Tom MacWright

tom@macwright.com

soapbox: longitude, latitude is the right way

opinionated software is only cool if you have cool opinions - Tom MacWright

Here’s a list of which software packages expect longitude first and which other ones expect latitude first. Which is correct is a matter of opinion.

My opinion is that longitude should be first. If you need to represent a position as an ordered pair, the order should be [longitude, latitude].

Why?

Data formats are harder and slower to change than software, and almost every geospatial format puts longitude first. Once you put a specification out there, releasing a new version of that specification is fraught; most formats are published once and never modified. The only geospatial formats I know of that put latitude first are the ‘simple’ version of GeoRSS1 and the Google Encoded Polyline algorithm.2 Simple GeoRSS is incredibly rare: the non-simple type of GeoRSS uses GML as its geographic encoding, and GML doesn’t have a coordinate ordering. Encoded polylines encode coordinates in text, so it’s hard to say that they even have an ordering or if that’s just an implementation detail.

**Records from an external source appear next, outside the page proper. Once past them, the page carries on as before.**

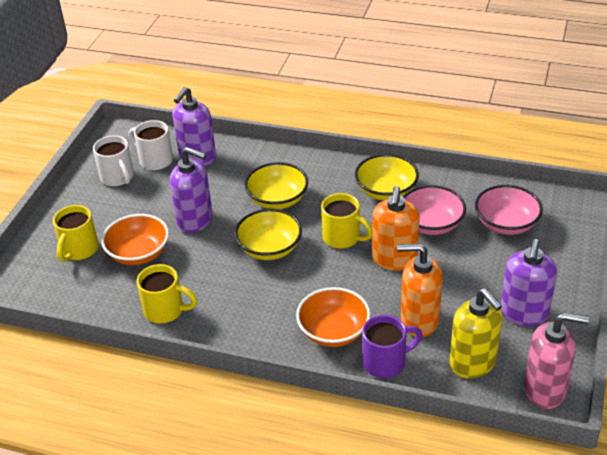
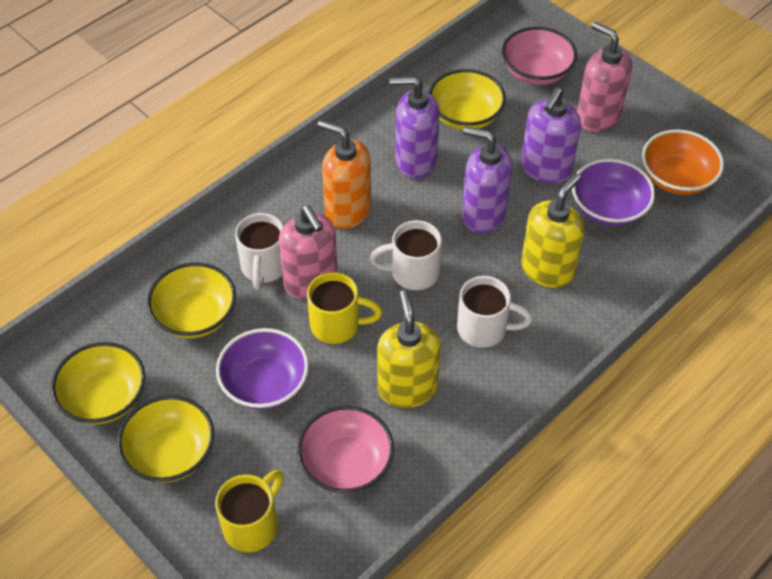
orange bowl: 2 -> 1
orange soap dispenser: 2 -> 1
pink soap dispenser: 1 -> 2
purple bowl: 0 -> 2
purple mug: 1 -> 0
white mug: 2 -> 3
yellow bowl: 3 -> 4
yellow mug: 3 -> 2
yellow soap dispenser: 1 -> 2

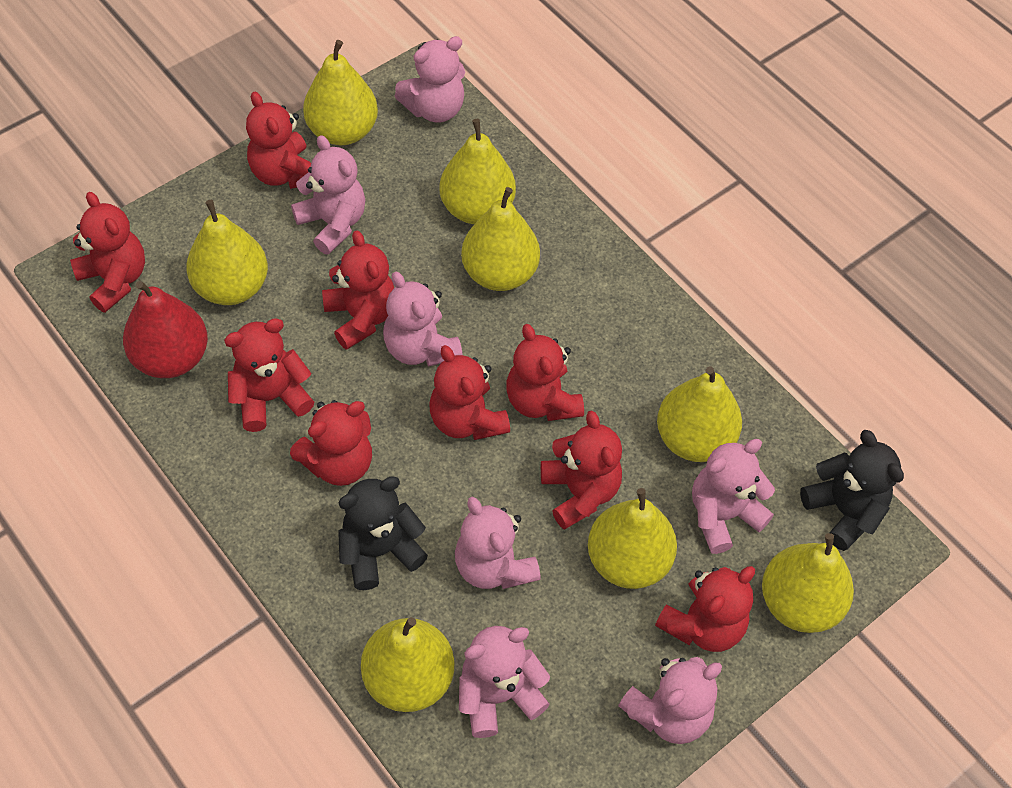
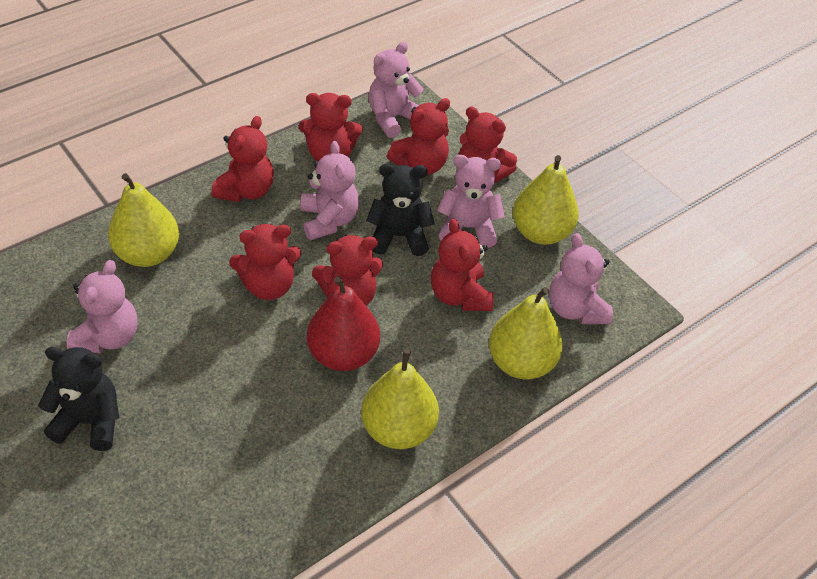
pink teddy bear: 7 -> 5
red teddy bear: 9 -> 7
yellow pear: 8 -> 4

Longitude, latitude ordering is sometimes chalked up as something weird that the new GeoJSON format does. Longitude-first has been the case ever since the ancient WKT format, it’s the ordering in the industry-standard Shapefile, and also the order in that user-friendly KML format you use with Google Maps.

Almost all open source software uses longitude, latitude ordering. The only current exception is Leaflet3, which owes its ordering decision to the early-on goal of being very similar to the Google Maps SDK.

If you include altitude in your position, then latitude-first gives you YXZ, which is nonsense. Similarly, latitude, longitude is the equivalent of YX ordering, which is the opposite of what an ordered pair in mathematics is by default. Similarly width × height is the more popular way to make measurements.


If you’re deciding which order to store coordinates in, choose longitude, latitude. With our powers combined, we can finally standardize on the one true ordering.